Flight Design Expands C4 Production Facilities
Global expansion and “vision” were keywords for Flight Design at Sun ’n’ Fun.
Flight Design has consolidated its German presence with a new 20,000-sq-ft headquarters in Kamenz, Germany.

German light-sport manufacturer Flight Design (Booth MD-027) updated Sun ’n’ Fun show attendees on the progress of its four-place C4 airframe, as well as announced expansion plans for manufacturing and assembly facilities in Asia and the U.S.

The company, which has delivered more than 2,000 aircraft around the world over the past 25 years, has worked with Garmin to develop its own Flight Design Garmin Vision Touch avionics for the new C4, its first four-place aircraft, expected to cost $250,000, which is currently in testing.

Garmin's Jim Alpiser, director of aviation aftermarket sales, told AIN, “[Flight Design] challenged us to design a product that would work for their aircraft. The Vision Touch suite is designed for this aircraft.” Based around Garmin's G3X touchscreens, the Vision Touch suite has two widescreens capable of synthetic vision, combined with a Garmin 750, Garmin GNC 255 nav/com, garmin 305 autopilot, and a Garmin 350 audio panel. The EFIS are augmented by a RC Allen solid-state attitude indicator and directional gyro. “It's an avionics suite for pilots transitioning to glass and flight school use,” said Alpiser. Questions about mixing TSO'd with non-TSO'd avionics in a Part 23 aircraft were met with assurances that EASA has already accepted the mix under the ELA proposal, and that certification shouldn't be a problem under the new Part 23 rules currently in rewrite.

In other C4 news Flight Design company director Christian Wenger noted that the C4 airframe includes a cockpit safety zone that has passed destructive testing, along with the aircraft wing, both achieving required certification standards. A parallel proof-of-concept C4 should be flying by summer.

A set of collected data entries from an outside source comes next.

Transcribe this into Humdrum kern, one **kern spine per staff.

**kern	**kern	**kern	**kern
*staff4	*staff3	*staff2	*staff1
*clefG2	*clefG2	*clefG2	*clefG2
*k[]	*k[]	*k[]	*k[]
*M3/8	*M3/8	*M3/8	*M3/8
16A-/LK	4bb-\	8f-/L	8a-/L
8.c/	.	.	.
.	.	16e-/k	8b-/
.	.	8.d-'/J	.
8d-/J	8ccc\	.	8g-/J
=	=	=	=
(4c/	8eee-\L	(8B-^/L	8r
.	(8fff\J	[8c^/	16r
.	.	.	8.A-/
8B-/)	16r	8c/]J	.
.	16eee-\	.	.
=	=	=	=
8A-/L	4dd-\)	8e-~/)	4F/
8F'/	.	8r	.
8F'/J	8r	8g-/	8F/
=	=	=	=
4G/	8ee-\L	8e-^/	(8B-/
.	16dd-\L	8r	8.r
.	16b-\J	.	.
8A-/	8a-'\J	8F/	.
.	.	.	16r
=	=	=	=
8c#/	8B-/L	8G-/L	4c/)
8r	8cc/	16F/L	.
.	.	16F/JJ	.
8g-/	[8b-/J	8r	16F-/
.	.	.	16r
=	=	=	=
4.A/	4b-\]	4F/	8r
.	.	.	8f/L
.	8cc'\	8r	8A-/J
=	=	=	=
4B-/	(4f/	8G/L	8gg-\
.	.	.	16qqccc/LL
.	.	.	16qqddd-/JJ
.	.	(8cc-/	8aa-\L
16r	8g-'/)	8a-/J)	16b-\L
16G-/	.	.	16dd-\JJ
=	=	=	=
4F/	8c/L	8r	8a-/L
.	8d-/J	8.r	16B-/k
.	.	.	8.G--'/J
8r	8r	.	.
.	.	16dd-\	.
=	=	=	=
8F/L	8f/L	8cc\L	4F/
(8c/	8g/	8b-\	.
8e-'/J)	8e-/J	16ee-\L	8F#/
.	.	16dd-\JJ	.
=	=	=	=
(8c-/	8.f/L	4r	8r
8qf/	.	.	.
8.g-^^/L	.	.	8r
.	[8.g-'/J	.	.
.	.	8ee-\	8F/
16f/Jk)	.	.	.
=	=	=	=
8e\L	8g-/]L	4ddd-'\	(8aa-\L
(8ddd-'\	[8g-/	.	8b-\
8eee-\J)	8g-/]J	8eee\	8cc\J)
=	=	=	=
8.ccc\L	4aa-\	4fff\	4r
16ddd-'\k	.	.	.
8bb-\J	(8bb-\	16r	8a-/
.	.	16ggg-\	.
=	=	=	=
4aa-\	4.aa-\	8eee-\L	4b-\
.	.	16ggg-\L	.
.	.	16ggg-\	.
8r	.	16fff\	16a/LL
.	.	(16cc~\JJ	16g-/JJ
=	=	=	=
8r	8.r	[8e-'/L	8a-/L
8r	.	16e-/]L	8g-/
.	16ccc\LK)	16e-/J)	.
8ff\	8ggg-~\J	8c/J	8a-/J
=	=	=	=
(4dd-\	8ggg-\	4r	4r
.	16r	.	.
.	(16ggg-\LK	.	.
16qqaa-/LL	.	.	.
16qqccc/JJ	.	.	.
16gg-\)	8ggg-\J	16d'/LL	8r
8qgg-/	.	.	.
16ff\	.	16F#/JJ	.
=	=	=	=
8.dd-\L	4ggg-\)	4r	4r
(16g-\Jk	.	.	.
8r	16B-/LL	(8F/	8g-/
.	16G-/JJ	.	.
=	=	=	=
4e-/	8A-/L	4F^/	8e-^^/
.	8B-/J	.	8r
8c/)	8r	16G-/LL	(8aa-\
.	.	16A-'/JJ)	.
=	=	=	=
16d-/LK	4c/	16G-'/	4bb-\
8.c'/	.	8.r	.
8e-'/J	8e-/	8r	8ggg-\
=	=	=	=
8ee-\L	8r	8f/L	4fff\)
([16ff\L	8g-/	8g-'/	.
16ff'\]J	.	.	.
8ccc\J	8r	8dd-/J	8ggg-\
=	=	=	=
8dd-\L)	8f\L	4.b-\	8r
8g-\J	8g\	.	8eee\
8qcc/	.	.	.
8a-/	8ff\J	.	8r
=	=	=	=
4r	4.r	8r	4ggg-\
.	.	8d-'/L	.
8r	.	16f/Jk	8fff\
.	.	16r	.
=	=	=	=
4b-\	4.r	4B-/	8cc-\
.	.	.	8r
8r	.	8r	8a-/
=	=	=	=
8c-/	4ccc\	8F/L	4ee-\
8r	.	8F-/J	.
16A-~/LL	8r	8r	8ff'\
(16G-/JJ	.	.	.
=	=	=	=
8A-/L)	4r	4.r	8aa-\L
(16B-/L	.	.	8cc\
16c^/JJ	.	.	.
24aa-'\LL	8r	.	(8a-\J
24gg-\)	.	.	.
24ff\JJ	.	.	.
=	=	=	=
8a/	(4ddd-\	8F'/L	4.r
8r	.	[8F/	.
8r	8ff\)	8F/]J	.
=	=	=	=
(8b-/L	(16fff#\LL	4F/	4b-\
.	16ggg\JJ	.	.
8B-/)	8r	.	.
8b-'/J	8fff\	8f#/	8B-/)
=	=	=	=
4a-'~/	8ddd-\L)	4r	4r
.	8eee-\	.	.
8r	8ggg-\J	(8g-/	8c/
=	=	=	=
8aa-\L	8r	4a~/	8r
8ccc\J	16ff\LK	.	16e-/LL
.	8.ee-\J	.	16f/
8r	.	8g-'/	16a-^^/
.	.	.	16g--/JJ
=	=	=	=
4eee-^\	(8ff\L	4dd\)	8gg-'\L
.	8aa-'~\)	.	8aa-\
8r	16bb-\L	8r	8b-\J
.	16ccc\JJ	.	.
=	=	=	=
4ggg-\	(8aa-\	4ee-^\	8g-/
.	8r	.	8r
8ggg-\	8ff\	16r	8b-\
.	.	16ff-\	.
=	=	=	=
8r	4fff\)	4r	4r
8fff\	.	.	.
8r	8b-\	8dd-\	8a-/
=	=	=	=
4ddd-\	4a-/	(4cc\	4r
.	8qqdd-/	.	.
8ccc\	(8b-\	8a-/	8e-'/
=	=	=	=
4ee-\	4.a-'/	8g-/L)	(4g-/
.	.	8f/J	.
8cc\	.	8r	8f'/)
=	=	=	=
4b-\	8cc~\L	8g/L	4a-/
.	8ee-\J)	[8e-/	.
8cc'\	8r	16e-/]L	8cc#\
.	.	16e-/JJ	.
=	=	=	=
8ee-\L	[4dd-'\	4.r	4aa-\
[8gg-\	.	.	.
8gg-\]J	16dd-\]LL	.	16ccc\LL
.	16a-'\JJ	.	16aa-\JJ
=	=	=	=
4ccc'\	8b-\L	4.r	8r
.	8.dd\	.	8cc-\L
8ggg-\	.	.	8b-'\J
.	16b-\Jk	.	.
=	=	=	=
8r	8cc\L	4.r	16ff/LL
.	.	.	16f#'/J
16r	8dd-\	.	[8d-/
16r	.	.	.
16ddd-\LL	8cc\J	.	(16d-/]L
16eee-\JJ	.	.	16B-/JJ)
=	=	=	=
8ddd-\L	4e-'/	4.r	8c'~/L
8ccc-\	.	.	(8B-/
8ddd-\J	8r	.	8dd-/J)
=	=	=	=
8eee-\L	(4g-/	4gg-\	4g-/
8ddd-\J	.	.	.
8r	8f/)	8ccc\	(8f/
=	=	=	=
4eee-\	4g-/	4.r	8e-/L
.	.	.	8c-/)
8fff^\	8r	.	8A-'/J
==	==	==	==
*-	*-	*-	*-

Flight Design U.S. president Tom Peghiny updated the company's Asian production outreach, noting that it is setting up a second production line with Taiwan-based GSEO/AeroJones (a supplier to Apple and Intel), which will supply the Asian and U.S. market with aircraft. Peghiny also announced a newly formed company, Flight Design Americas, which will do the final assembly for the C4 in the U.S. “The C4 is made of 60-percent U.S. manufacturered parts, so we've secured property in Newport, Vermont, on the airport, for final assembly of the aircraft,” he said. “We plan to hire up to 100 employees in the first years of operation,” he continued.

The Vermont location is strategically close to the Montreal, Canada, port of entry for Flight Design parts that ship from Hamburg, Germany.